STUDY TEXT:
"""

Making a clean start


By Christine Bryant
Staff Writer

Alisha Stiers poses for a photo with Westside Business Owner John Rush.

It began with smoking weed and drinking in high school. Then taking pain pills, and finally heroin.

It ended with her life spiraling out of control, being sentenced to jail and losing her kids to foster care.

Yet for Hilltop resident Alisha Stiers, her years struggling with addiction weren’t the final chapter in her book. In fact, her time behind bars was both the end of one chapter and the beginning of another that would eventually intersect with a Westside business owner’s own story of addiction, healing and second chances.

Changing perceptions and shattering myths

Growing up in West Virginia, John Rush watched as his mother struggled with addiction and felt the instability that it caused.

He considers himself fortunate that he found comfort and a sense of balance with his father, whom he learned from the value of hard work and treating customers well, Rush says.

When Rush and his wife later moved to Chicago, he met with several men on behalf of his church who were homeless or returning home from prison.

"""

SUPPLIED INFORMATION:

"""

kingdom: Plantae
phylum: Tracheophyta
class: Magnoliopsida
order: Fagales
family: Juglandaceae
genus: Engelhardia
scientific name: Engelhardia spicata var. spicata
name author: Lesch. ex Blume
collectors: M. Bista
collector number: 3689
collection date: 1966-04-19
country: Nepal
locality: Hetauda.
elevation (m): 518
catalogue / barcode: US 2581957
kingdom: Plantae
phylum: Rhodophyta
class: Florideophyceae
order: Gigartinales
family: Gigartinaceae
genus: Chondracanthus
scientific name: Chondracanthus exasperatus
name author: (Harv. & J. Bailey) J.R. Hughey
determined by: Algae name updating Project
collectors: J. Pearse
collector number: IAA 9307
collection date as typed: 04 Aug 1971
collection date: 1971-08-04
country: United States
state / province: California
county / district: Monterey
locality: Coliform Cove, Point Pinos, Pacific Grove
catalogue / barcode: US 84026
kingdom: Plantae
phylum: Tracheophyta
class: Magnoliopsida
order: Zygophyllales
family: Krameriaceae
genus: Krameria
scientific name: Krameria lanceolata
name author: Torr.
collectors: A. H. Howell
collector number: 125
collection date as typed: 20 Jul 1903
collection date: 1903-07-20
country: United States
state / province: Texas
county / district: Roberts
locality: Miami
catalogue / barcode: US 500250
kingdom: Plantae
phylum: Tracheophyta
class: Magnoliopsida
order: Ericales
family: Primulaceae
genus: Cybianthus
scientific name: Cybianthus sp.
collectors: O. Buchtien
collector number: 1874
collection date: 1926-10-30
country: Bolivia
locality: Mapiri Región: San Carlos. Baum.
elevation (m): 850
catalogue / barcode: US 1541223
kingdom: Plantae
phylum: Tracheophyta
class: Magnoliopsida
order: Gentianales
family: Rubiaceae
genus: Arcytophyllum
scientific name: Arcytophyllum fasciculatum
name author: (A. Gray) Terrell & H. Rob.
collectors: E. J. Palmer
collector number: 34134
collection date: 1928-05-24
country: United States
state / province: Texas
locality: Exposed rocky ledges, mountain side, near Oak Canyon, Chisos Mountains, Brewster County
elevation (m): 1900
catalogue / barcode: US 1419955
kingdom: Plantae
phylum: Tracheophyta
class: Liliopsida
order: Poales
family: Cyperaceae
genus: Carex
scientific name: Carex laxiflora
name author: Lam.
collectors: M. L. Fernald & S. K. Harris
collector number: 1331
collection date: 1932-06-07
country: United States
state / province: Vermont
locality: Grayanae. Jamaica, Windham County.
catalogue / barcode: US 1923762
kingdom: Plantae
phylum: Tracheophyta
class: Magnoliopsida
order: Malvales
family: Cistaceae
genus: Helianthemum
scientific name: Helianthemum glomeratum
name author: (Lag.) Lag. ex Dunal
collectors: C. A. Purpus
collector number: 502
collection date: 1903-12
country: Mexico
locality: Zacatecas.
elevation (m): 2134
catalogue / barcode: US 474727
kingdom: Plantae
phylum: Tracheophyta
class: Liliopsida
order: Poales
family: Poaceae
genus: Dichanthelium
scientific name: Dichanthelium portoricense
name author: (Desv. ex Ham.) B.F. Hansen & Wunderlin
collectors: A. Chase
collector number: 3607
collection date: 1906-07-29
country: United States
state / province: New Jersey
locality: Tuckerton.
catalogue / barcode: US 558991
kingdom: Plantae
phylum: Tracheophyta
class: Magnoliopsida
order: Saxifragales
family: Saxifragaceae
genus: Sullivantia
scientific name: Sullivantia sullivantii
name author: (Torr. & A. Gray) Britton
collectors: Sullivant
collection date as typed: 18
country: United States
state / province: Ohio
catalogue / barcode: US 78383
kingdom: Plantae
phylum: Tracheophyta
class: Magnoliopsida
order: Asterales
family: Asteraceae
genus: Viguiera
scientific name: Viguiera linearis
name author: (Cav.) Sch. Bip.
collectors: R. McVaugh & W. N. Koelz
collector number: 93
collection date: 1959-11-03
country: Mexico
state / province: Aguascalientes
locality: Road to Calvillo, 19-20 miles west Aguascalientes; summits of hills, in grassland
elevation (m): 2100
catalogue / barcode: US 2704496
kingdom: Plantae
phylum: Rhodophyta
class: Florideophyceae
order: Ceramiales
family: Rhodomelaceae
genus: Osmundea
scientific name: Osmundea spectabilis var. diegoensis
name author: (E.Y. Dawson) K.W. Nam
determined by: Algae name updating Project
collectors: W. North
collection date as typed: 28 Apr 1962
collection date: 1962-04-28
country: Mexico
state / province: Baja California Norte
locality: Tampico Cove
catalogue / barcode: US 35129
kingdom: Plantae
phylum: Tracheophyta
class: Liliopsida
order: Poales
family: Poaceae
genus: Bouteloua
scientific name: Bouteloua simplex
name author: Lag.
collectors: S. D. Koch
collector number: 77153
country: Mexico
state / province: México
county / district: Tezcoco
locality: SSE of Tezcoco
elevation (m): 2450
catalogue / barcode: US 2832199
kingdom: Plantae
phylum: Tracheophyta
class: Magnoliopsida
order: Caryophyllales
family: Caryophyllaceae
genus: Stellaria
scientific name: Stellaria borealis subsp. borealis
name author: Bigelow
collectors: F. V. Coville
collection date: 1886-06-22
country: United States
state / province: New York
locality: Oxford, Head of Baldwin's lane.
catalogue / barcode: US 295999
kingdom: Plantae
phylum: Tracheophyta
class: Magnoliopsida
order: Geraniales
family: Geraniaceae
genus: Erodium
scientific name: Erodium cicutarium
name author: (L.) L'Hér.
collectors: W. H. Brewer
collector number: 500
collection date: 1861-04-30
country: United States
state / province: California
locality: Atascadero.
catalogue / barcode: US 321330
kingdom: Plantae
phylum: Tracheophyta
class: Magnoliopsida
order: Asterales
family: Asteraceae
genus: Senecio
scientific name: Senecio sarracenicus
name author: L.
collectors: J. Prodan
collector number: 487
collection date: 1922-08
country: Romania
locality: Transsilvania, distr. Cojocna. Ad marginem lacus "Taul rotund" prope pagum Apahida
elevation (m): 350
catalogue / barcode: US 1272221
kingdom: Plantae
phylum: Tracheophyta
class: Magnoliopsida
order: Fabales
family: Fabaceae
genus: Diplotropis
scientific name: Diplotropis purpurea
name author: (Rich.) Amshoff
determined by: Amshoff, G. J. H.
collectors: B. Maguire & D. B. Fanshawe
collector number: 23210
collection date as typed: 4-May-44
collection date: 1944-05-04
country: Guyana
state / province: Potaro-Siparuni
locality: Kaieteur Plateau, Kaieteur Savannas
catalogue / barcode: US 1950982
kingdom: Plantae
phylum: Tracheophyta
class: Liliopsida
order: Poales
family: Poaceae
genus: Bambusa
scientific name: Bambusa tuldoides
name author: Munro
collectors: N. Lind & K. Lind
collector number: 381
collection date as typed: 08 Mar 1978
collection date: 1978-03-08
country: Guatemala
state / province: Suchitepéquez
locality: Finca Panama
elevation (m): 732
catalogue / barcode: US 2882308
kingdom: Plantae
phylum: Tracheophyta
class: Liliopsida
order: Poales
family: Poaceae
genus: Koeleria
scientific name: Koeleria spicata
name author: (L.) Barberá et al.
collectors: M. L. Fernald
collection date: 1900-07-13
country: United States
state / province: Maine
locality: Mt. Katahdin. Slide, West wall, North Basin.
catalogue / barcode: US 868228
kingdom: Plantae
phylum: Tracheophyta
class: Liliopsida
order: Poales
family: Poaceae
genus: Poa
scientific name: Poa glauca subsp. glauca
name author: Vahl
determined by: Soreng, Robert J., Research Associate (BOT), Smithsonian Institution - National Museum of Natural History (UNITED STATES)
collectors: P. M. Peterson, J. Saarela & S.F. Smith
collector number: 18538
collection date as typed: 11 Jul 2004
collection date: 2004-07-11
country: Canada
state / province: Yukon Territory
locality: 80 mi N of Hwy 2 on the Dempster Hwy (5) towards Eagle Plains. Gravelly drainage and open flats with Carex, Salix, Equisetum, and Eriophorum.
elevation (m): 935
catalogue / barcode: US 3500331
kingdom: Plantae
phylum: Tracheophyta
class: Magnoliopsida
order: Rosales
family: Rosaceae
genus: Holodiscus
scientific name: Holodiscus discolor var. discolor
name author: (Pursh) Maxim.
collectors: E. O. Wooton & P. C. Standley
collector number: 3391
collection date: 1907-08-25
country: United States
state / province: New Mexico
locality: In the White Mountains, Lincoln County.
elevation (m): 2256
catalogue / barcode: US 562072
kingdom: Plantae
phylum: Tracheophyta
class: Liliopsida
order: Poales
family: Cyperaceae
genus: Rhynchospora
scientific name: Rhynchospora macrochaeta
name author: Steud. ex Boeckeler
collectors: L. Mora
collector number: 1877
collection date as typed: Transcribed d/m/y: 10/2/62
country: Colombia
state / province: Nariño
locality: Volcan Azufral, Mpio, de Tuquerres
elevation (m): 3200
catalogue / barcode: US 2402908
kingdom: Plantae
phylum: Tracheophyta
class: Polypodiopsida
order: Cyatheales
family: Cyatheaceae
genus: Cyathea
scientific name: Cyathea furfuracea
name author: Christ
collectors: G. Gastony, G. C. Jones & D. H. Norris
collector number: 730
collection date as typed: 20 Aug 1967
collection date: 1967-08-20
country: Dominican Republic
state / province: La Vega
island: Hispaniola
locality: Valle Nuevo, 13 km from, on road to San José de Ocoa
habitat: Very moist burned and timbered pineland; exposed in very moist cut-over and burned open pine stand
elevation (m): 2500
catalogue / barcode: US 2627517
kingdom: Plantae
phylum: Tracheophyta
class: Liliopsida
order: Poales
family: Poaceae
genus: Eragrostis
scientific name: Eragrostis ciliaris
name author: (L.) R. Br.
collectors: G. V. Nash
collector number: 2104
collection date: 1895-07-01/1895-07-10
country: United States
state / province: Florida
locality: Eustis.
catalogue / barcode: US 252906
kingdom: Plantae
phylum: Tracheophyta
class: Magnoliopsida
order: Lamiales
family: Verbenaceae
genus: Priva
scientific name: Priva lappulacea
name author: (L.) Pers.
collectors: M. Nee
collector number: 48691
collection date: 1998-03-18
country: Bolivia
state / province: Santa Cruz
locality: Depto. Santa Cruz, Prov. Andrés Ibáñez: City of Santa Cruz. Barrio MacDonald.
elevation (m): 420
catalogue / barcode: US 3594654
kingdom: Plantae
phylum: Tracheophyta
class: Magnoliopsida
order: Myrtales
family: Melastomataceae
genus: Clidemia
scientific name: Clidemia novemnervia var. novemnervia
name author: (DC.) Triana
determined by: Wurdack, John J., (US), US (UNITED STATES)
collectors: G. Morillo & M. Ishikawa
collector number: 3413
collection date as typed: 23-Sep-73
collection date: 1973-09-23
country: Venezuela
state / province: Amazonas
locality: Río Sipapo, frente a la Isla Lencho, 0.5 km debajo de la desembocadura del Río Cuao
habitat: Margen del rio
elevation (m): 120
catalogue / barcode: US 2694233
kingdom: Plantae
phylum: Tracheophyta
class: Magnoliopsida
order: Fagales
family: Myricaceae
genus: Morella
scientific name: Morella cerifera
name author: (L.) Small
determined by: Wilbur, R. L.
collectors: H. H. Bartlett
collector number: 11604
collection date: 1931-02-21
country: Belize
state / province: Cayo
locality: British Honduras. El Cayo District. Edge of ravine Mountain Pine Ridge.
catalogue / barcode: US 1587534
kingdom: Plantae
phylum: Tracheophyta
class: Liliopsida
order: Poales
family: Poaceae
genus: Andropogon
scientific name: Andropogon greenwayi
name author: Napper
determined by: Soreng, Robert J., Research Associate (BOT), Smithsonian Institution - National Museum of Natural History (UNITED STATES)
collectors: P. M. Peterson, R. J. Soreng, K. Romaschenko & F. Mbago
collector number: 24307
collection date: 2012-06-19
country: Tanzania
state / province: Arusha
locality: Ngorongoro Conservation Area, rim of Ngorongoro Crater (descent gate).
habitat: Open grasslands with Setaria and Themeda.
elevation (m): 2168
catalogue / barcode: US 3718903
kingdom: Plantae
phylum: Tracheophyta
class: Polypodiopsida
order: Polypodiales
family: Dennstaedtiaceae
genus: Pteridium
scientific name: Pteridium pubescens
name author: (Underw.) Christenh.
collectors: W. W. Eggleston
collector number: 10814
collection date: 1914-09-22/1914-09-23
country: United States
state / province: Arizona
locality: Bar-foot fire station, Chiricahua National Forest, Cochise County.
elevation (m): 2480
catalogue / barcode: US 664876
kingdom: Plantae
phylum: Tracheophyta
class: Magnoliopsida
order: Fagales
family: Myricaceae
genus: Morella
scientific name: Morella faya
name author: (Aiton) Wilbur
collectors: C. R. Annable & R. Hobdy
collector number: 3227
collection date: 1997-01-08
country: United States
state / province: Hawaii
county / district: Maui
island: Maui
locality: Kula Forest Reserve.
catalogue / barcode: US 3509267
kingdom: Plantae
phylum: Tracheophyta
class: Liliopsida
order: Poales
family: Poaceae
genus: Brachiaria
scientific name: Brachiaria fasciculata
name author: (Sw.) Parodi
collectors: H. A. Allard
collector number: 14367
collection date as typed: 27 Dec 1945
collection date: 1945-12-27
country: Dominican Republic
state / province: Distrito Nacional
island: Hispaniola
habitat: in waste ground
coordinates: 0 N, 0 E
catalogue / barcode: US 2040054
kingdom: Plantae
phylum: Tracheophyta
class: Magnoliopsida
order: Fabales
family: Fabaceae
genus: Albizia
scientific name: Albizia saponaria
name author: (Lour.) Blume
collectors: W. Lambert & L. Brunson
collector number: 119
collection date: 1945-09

"""

DIRECTIONS FOR THIS TASK:
Answer these questions using the "Making a clean start" article above.
(a) Which drug does the article name as the last one Alisha Stiers took?
(b) In which state did John Rush grow up?
(c) To which city did Rush and his wife later move?

REPLY TO THE EXERCISE:
(a) Heroin.
(b) West Virginia.
(c) Chicago.